# [TASK DIRECTIONS]
Each line of the listing below containing the word "Brussels" should be returned.
Segment Start: RECORDS FOR PROCESSING
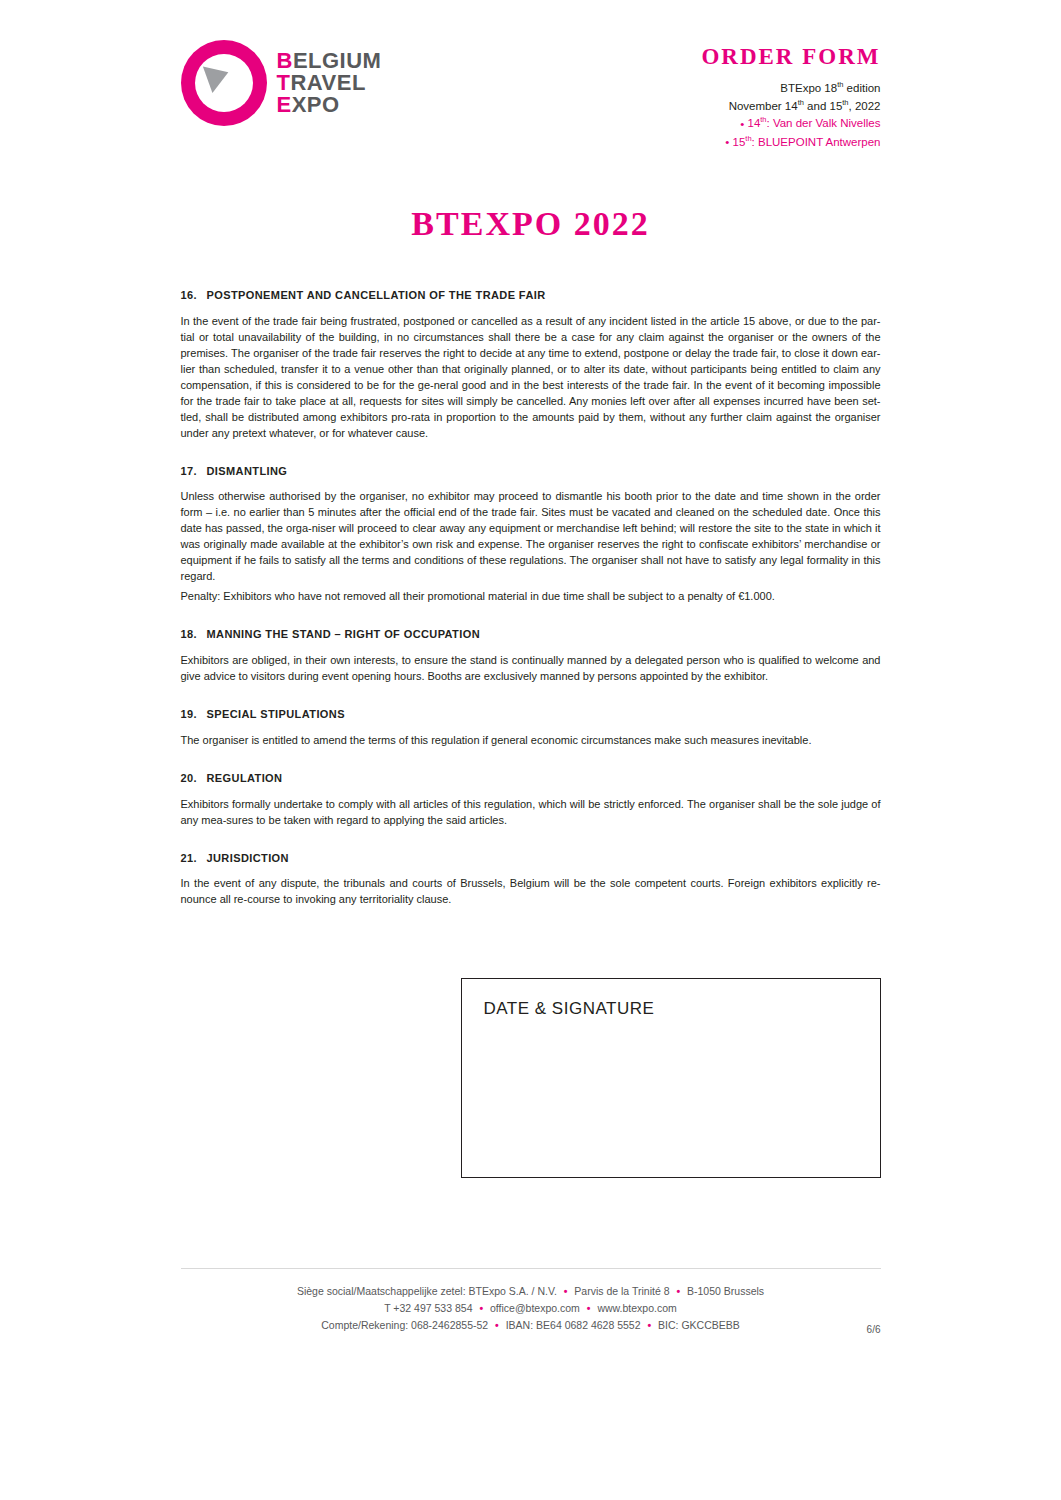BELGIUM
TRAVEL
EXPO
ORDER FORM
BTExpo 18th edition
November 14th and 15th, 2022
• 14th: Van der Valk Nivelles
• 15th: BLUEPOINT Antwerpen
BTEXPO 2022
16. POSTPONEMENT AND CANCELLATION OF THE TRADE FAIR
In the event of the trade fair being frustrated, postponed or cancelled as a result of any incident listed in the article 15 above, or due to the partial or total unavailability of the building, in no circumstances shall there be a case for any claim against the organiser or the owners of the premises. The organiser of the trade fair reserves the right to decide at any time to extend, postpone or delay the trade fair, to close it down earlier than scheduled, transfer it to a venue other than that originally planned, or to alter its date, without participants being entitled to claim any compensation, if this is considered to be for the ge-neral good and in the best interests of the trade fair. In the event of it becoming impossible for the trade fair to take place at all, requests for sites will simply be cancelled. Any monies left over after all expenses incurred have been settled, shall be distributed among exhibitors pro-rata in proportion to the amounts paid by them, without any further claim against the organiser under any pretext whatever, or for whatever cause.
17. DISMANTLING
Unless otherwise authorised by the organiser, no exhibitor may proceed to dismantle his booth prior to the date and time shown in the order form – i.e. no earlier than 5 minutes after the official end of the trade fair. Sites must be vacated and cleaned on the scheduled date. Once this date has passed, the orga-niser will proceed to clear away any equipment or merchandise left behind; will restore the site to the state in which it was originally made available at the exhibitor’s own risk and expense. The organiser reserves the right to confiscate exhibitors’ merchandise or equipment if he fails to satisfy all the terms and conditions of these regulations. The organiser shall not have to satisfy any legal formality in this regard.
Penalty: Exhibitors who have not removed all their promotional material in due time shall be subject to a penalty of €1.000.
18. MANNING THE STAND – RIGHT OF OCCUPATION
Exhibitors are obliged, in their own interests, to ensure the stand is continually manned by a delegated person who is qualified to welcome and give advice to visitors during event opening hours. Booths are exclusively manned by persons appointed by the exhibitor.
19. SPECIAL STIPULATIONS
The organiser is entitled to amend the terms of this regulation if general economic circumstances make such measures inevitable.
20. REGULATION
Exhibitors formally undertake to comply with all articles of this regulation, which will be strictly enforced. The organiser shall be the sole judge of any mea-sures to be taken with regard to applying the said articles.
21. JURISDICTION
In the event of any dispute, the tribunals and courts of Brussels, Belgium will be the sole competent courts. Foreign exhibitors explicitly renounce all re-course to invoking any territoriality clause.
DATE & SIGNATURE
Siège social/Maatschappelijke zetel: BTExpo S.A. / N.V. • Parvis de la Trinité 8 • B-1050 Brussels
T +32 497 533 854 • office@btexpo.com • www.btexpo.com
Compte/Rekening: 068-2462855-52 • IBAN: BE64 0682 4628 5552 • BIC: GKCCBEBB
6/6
Segment End: RECORDS FOR PROCESSING
# [OUTPUT OF THE EXERCISE]
In the event of any dispute, the tribunals and courts of Brussels, Belgium will be the sole competent courts. Foreign exhibitors explicitly renounce all re-course to invoking any territoriality clause.
Siège social/Maatschappelijke zetel: BTExpo S.A. / N.V. • Parvis de la Trinité 8 • B-1050 Brussels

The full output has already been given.